◆ Dataset excerpts:
....

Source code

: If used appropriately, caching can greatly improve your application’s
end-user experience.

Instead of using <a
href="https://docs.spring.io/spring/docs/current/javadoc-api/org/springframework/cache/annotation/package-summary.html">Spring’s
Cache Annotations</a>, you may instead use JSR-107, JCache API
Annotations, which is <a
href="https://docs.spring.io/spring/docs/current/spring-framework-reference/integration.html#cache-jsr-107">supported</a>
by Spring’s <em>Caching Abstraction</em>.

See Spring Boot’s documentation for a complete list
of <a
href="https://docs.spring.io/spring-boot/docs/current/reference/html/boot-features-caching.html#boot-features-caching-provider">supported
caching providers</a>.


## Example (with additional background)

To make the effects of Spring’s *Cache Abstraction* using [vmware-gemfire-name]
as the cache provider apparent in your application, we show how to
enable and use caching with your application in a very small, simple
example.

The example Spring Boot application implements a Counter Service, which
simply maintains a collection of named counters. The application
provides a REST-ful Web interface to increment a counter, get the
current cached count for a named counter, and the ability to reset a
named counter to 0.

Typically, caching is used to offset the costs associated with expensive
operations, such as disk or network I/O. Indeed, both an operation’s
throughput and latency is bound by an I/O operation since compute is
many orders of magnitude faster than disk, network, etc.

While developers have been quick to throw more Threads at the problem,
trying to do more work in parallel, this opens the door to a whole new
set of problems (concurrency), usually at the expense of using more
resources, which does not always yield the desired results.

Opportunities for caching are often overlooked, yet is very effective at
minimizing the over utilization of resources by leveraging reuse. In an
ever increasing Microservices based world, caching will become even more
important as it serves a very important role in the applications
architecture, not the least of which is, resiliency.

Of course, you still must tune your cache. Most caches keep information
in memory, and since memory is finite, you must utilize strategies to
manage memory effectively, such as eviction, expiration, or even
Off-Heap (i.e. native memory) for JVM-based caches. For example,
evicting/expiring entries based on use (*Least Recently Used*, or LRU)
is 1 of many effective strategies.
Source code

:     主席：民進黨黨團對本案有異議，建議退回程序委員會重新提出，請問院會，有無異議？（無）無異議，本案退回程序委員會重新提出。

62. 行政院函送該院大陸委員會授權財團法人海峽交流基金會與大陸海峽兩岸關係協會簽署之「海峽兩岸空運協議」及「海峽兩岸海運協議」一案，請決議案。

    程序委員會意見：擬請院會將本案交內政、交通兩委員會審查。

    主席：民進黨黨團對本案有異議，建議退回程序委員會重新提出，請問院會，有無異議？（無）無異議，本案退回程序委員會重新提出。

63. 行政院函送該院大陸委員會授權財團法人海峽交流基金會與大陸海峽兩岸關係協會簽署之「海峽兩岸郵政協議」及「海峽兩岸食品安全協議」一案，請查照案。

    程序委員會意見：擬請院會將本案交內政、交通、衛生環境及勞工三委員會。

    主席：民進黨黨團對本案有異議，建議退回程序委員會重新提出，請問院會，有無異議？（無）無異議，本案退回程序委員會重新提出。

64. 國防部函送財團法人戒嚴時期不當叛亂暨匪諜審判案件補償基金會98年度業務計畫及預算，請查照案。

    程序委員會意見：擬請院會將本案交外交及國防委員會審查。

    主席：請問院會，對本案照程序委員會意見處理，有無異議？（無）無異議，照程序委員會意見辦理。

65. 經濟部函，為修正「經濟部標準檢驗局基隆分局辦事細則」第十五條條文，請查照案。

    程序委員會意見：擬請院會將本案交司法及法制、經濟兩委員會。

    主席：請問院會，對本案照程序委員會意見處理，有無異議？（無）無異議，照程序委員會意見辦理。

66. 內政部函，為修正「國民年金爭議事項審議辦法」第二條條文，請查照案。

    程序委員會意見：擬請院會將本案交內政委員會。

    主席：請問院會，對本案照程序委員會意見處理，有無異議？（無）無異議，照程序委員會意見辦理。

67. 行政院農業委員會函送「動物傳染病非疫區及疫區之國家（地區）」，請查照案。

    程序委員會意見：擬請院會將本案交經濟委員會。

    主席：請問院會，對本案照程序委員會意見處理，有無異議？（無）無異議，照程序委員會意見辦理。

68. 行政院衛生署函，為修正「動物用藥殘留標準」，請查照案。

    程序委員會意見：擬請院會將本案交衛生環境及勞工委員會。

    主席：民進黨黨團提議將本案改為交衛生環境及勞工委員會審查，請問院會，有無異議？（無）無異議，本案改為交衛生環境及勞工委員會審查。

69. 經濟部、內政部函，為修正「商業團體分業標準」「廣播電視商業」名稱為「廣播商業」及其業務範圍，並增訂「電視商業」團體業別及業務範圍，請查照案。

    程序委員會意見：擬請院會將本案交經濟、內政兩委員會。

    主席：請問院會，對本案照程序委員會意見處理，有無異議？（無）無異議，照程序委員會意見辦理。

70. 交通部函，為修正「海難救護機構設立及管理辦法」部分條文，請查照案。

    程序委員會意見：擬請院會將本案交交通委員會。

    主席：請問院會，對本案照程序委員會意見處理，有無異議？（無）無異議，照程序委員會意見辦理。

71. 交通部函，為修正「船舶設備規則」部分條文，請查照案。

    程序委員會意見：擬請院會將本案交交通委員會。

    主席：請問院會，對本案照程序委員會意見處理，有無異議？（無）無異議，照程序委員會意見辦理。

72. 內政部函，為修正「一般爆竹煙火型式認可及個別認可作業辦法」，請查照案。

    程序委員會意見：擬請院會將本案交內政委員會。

....

◆ Task directions: List every line in the items above that contains the word "Annotations".

◆ Reply to the exercise:
Cache Annotations</a>, you may instead use JSR-107, JCache API
Annotations, which is <a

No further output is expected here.